City Regulator to Inform Drivers of No-cost Claims Process in £18bn Compensation Scheme
The City’s financial watchdog is currently embroiled in a dispute with claims management companies over a £1 million advertising initiative aimed at persuading drivers to bypass these services when claiming their portion of a massive car loan compensation scheme.
The Financial Conduct Authority (FCA) has recently declared its plan to launch a series of advertisements on the internet and radio. These ads will communicate to drivers that they do not require the assistance of claims management companies (CMCs) or legal firms to apply for their share of the £18 billion compensation package proposed by the regulator.
This compensation program is designed to address the issue of millions of drivers who paid excessive charges due to dubious commission practices among lenders and automobile dealerships. This follows a decision by the supreme court in August, which supported one of the three consumer grievances concerning commissions.
To promote this message, the regulator has enlisted digital influencers like Cameron “Cazza” Smith, who will explain to consumers that they can apply for compensation without any cost and should avoid signing up with claims companies that could take as much as 30% of their compensation in fees.
Nevertheless, claims companies have criticized the FCA, accusing it of yielding to major banks’ pressures to minimize their compensation expenses, thereby nudging consumers towards accepting undervalued compensation offers.
The FCA has indicated that borrowers might expect to receive no more than £950 per complaint under its scheme.
Darren Smith, the Managing Director of Courmacs Legal, a law firm based in Blackburn that claims to be handling 4 million car finance claims, stated, “We have always advocated for a redress scheme that is fair, transparent, and consumer-oriented. Instead, it seems the FCA is aligning more with the interests of large banks, pressing victims to accept insufficient offers through their redress scheme, possibly not reflective of the actual damages incurred.” He emphasized that motorists should have the liberty to consult lawyers, particularly if there’s a chance of securing a significantly larger compensation through legal proceedings.
Lizzy Comley, Chief Operating Officer at the claims law firm Slater and Gordon, expressed concerns that the FCA’s advertising campaign might undermine the critical role of law firms in safeguarding consumer rights, especially for vulnerable borrowers who might struggle to file complaints on their own.
In response to queries about potential legal actions concerning the advertisement campaign, another firm, Bott and Co., mentioned, “We are currently evaluating the content of the campaign to ensure its message is fair, balanced, and accurately reflects the complexities involved. We are keeping all options open to maintain the integrity of our profession.”
Claims companies and law firms have long been at odds with the banking sector, having previously been labeled as opportunistic before gaining prominence following the payment protection insurance (PPI) mis-selling scandal. High street banks have accused CMCs of fostering a culture of claims in Britain, submitting numerous unwarranted claims, and exploiting consumers who could have easily lodged complaints independently.
Earlier this summer, the City watchdog expressed concerns about some “troubling” practices by certain claims firms, whose aggressive marketing strategies on social media may mislead consumers about the motor finance scandal, potentially leaving them financially worse off.

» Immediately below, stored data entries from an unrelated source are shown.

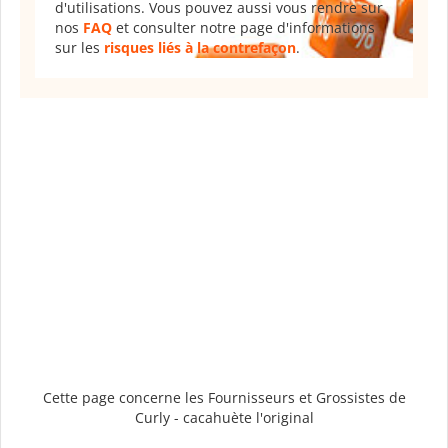
d'utilisations. Vous pouvez aussi vous rendre sur
nos
FAQ
et consulter notre page d'informations
sur les
risques liés à la contrefaçon
.
Cette page concerne les Fournisseurs et Grossistes de
Curly - cacahuète l'original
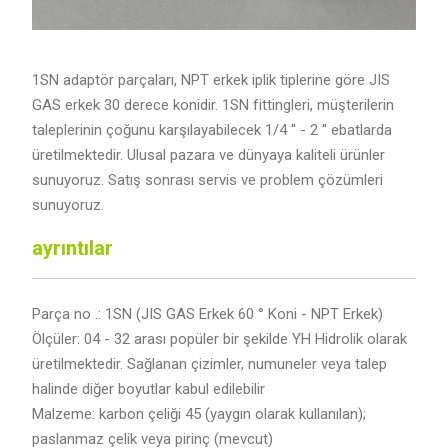
1SN adaptör parçaları, NPT erkek iplik tiplerine göre JIS
GAS erkek 30 derece konidir. 1SN fittingleri, müşterilerin
taleplerinin çoğunu karşılayabilecek 1/4 '' - 2 '' ebatlarda
üretilmektedir. Ulusal pazara ve dünyaya kaliteli ürünler
sunuyoruz. Satış sonrası servis ve problem çözümleri
sunuyoruz.
ayrıntılar
Parça no .: 1SN (JIS GAS Erkek 60 ° Koni - NPT Erkek)
Ölçüler: 04 - 32 arası popüler bir şekilde YH Hidrolik olarak
üretilmektedir. Sağlanan çizimler, numuneler veya talep
halinde diğer boyutlar kabul edilebilir
Malzeme: karbon çeliği 45 (yaygın olarak kullanılan);
paslanmaz çelik veya pirinç (mevcut)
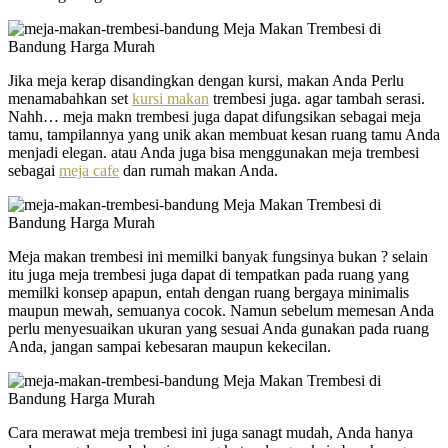
Jika meja kerap disandingkan dengan kursi, makan Anda Perlu
menamabahkan set
kursi makan
trembesi juga. agar tambah serasi.
Nahh… meja makn trembesi juga dapat difungsikan sebagai meja
tamu, tampilannya yang unik akan membuat kesan ruang tamu Anda
menjadi elegan. atau Anda juga bisa menggunakan meja trembesi
sebagai
meja cafe
dan rumah makan Anda.
Meja makan trembesi ini memilki banyak fungsinya bukan ? selain
itu juga meja trembesi juga dapat di tempatkan pada ruang yang
memilki konsep apapun, entah dengan ruang bergaya minimalis
maupun mewah, semuanya cocok. Namun sebelum memesan Anda
perlu menyesuaikan ukuran yang sesuai Anda gunakan pada ruang
Anda, jangan sampai kebesaran maupun kekecilan.
Cara merawat meja trembesi ini juga sanagt mudah, Anda hanya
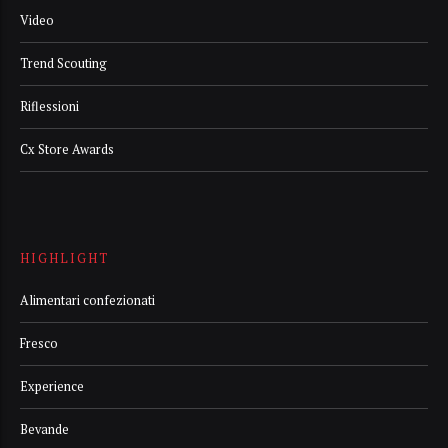
Video
Trend Scouting
Riflessioni
Cx Store Awards
HIGHLIGHT
Alimentari confezionati
Fresco
Experience
Bevande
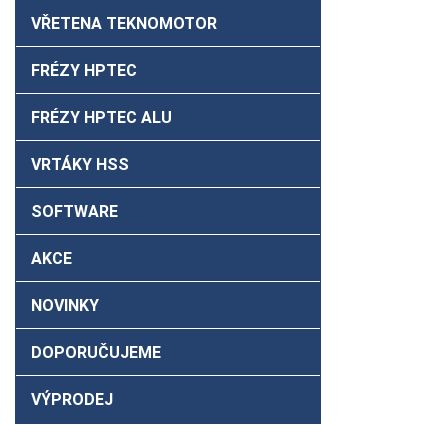
VŘETENA TEKNOMOTOR
FRÉZY HPTEC
FRÉZY HPTEC ALU
VRTÁKY HSS
SOFTWARE
AKCE
NOVINKY
DOPORUČUJEME
VÝPRODEJ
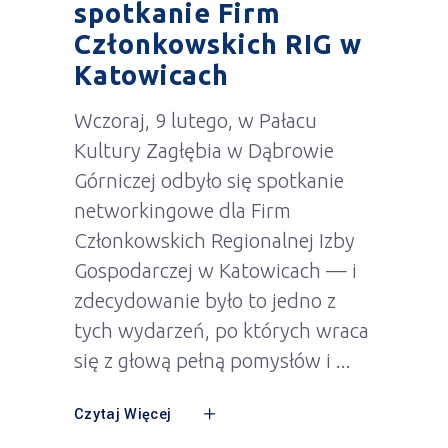
spotkanie Firm
Członkowskich RIG w
Katowicach
Wczoraj, 9 lutego, w Pałacu
Kultury Zagłębia w Dąbrowie
Górniczej odbyło się spotkanie
networkingowe dla Firm
Członkowskich Regionalnej Izby
Gospodarczej w Katowicach — i
zdecydowanie było to jedno z
tych wydarzeń, po których wraca
się z głową pełną pomysłów i
Czytaj Więcej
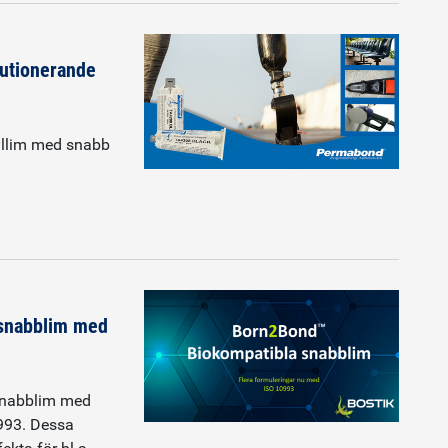
utionerande
yllim med snabb
 snabblim med
 snabblim med
0993. Dessa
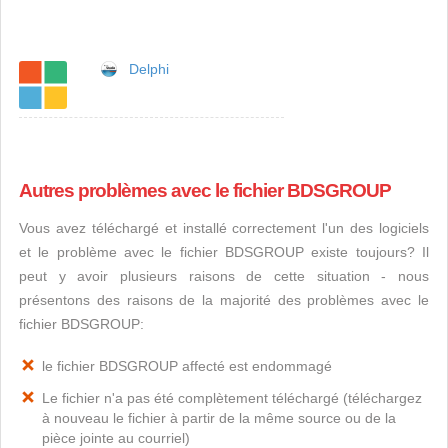
Delphi
Autres problèmes avec le fichier BDSGROUP
Vous avez téléchargé et installé correctement l'un des logiciels
et le problème avec le fichier BDSGROUP existe toujours? Il
peut y avoir plusieurs raisons de cette situation - nous
présentons des raisons de la majorité des problèmes avec le
fichier BDSGROUP:
le fichier BDSGROUP affecté est endommagé
Le fichier n'a pas été complètement téléchargé (téléchargez
à nouveau le fichier à partir de la même source ou de la
pièce jointe au courriel)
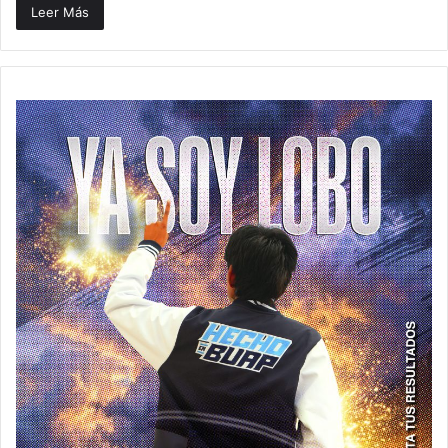
Leer Más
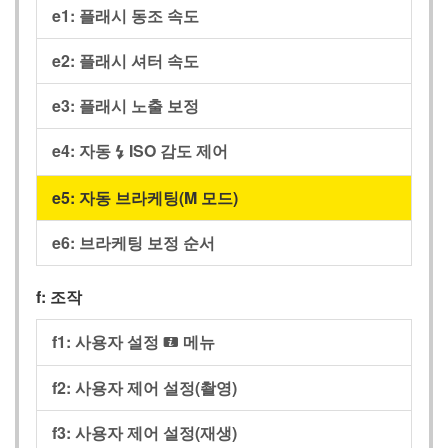
e1: 플래시 동조 속도
e2: 플래시 셔터 속도
e3: 플래시 노출 보정
e4: 자동
ISO 감도 제어
c
e5: 자동 브라케팅(M 모드)
e6: 브라케팅 보정 순서
f: 조작
f1: 사용자 설정
메뉴
i
f2: 사용자 제어 설정(촬영)
f3: 사용자 제어 설정(재생)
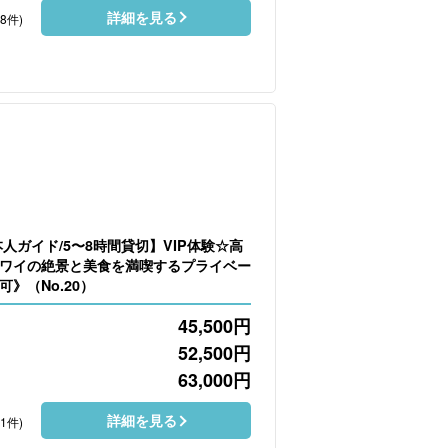
詳細を見る
68件)
人ガイド/5〜8時間貸切】VIP体験☆高
ワイの絶景と美食を満喫するプライベー
》（No.20）
45,500
円
52,500
円
63,000
円
詳細を見る
21件)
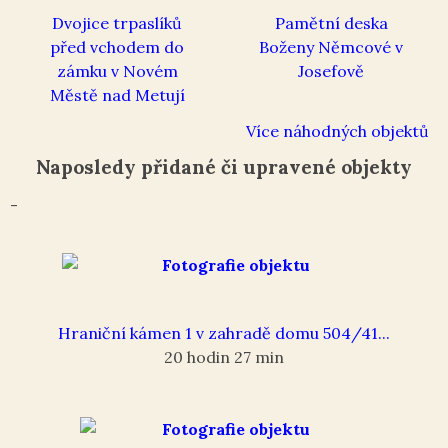
Dvojice trpaslíků
Pamětní deska
před vchodem do
Boženy Němcové v
zámku v Novém
Josefově
Městě nad Metují
Více náhodných objektů
Naposledy přidané či upravené objekty
-
Hraniční kámen 1 v zahradě domu 504/41...
20 hodin 27 min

Bobby Dean, a Liberal Democrat MP and member of the Treasury committee, voiced his apprehension that the FCA’s campaign might unjustly tarnish all claims companies. “We must remember that without the efforts of some reputable law firms, many of the unfair practices eligible for compensation might never have been exposed,” he remarked.
An FCA spokesperson clarified, “Only about half of the consumers are aware that they don’t need to use a CMC or law firm to claim. It’s crucial they are informed to make a decision and understand that using such services could reduce their compensation. Our consumer campaign is designed to provide them with the necessary information to make an informed choice.”
Regarding financial preparations for potential compensations, Lloyds, the largest motor loan provider through its Black Horse division, has already set aside a total of £1.2 billion. Santander UK has allocated £295 million, while the specialist lender Close Brothers has reserved £165 million. FirstRand, owner of UK car lender MotoNovo, has allocated £122 million, and BMW’s financial arm has earmarked £200 million to date.